Darío ante Rodin

 


 

 

Por Rafael Castillo Zapata.

Como tantos otros poetas latinoamericanos de finales del siglo XIX, Rubén Darío, el gran artífice de la palabra que levantó de su postración a la poesía escrita en nuestro idioma y transformó por completo la tradición de nuestra lírica como no había ocurrido desde los tiempos de Góngora y Quevedo, tuvo que ganarse el pan con algo más que pura poesía.

Poeta puro donde los haya, como Martí, como Nervo, Darío encontró en la escritura periodística una fuente más o menos estable de sustento. Desde muy joven se convirtió, pues, en cronista de los grandes periódicos del continente, a los cuales sirvió como corresponsal en sus viajes por Europa.

En 1900, Darío se encontraba en París en el momento en que se inaugura la gran Exposición Universal que abre la escena del nuevo milenio. Visitando sus abigarradas salas, donde el arte y la industria se enfrentaban, Darío entra en una sala dedicada a la exhibición de las más recientes expresiones del arte escultórico y se topa de frente con la imponente mole del Balzac esculpido por el gran Augusto Rodin. Estupefacto ante aquella piedra a medio tallar, el amante de la belleza clásica, artífice de hermosas joyas verbales de refinadas resonancias grecolatinas, no sabía cómo juzgar lo que veía.

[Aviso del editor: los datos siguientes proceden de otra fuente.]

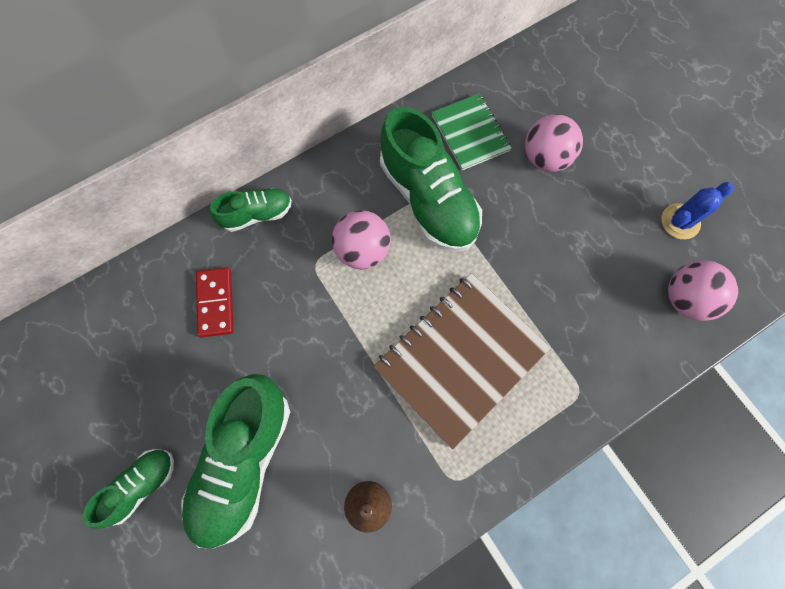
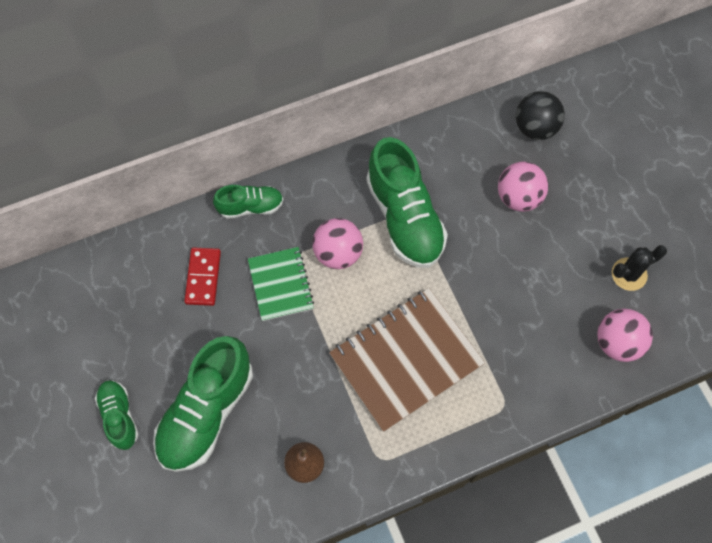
camera: 10 degrees right, 5 degrees down
green shoe [83,449,174,529] -> green shoe turned 75 degrees counterclockwise [95,380,139,450]
green notebook [432,93,512,170] -> green notebook moved to [248,247,315,321]
blue cactus [661,182,734,239] -> black cactus [612,245,667,291]
none -> black ball [515,91,565,140]

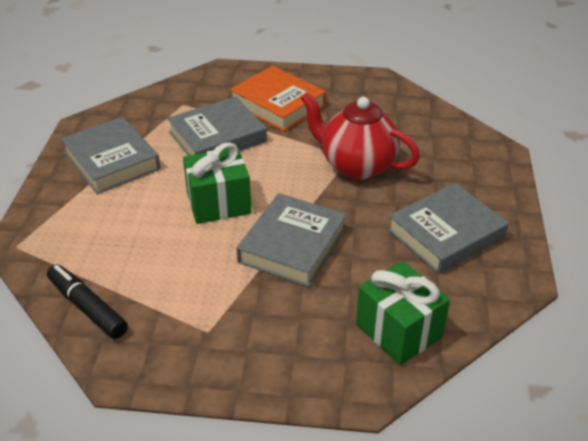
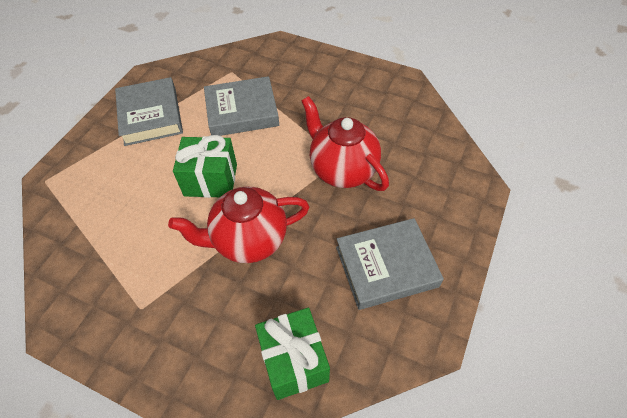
camera: 20 degrees right, 15 degrees up
black marker [47,264,128,339] -> none
orange book [230,66,326,132] -> none
grey book [236,193,347,287] -> red teapot [168,187,309,263]

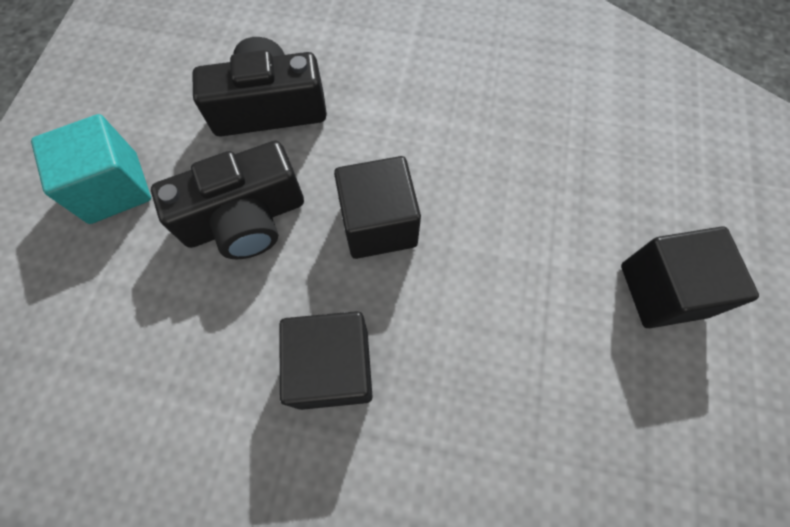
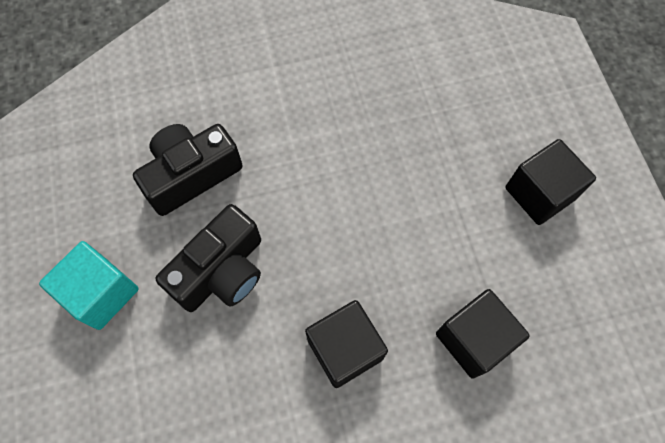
camera: 25 degrees left, 0 degrees up
black cube [334,156,421,259] -> black cube moved to [436,289,530,379]

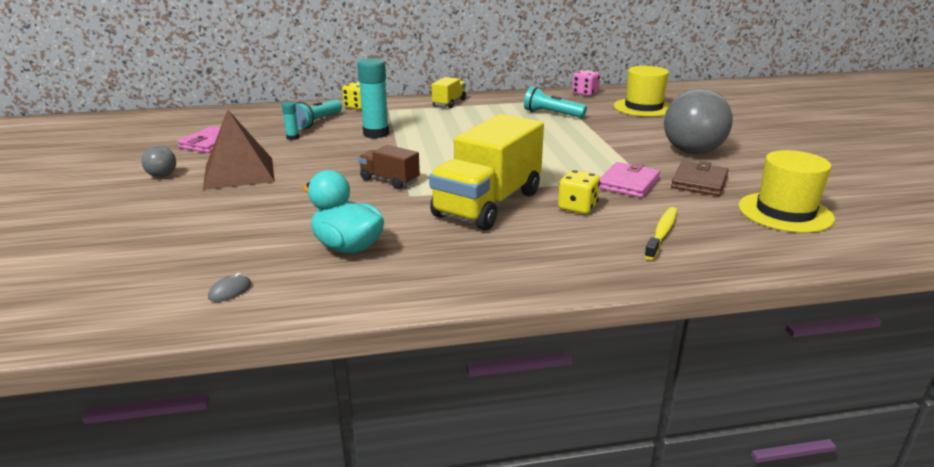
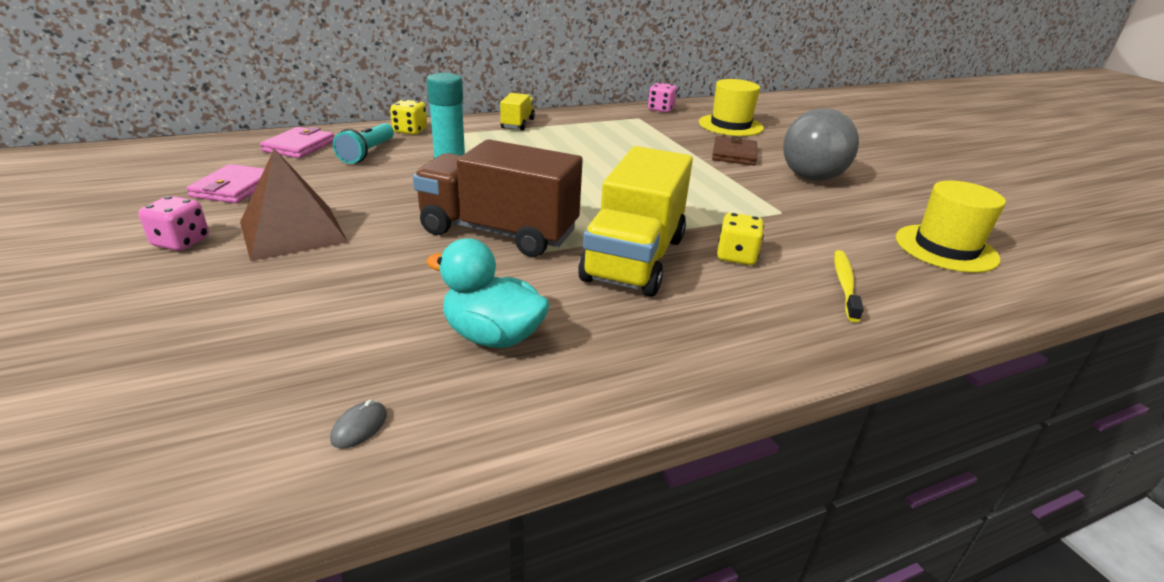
camera: 15 degrees left, 5 degrees up
grey ball [141,146,176,177] -> pink dice [138,196,209,251]
turquoise glue stick [282,102,299,140] -> none
brown truck [358,145,420,189] -> brown truck [413,139,583,257], size x2.04
turquoise flashlight [524,87,587,118] -> none
pink wallet [599,162,660,198] -> pink wallet moved to [260,127,334,158]
brown wallet [671,161,729,196] -> brown wallet moved to [712,136,757,166]

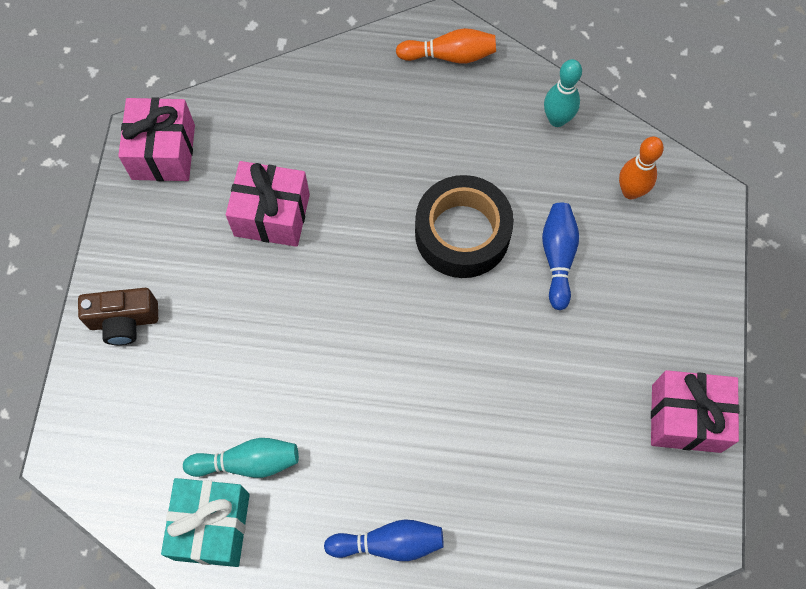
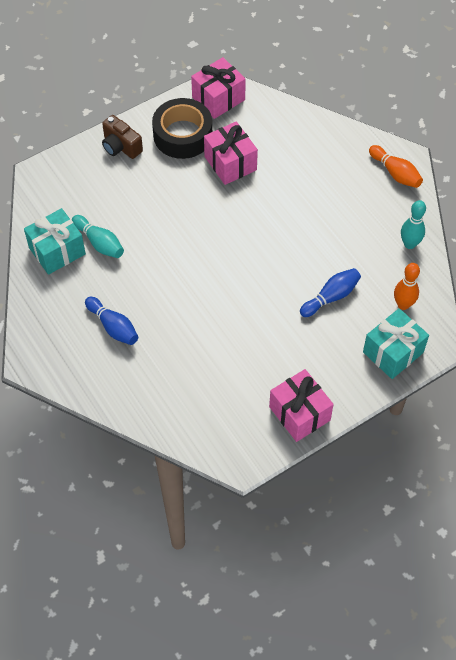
camera: 50 degrees right, 10 degrees down
black tape [415,175,514,278] -> black tape moved to [152,98,212,159]
none -> turquoise gift [363,308,429,379]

Admirador de Rodin, ante aquel Balzac, que percibió como algo elefantiásico, monstruoso, Darío escribe, en la crónica que envía a La Nación de Buenos Aires, acerca de sus dudas y su desconcierto. Pero, respetuoso del gran maestro, no se atreve a cuestionarlo abiertamente, a pesar de que no puede dejar de constatar lo que percibe: “Miro de frente, y un profundo respeto por el genial artista no contiene la vaga sonrisa que se escurre a la violenta imposición de un aspecto de foca. […] Miro de lado y el dolmen elefantino se obstina en no querer revelarme su secreto”.

Incapaz de contradecir al venerable escultor, Darío se culpa a sí mismo por su incapacidad para comprender el oscuro mensaje de Rodin y transige diciendo: será que el maestro “nos habrá querido dar la esfinge moderna o la fórmula de un arte futuro”. En la entrada del siglo XX, Darío presiente, ante Rodin, las convulsiones que aguardan al arte del porvenir y asiente. Prepara, así, el encuentro con una nueva belleza -traumática, violenta-, tan lejana de sus exquisitos ideales de orfebre parnasiano.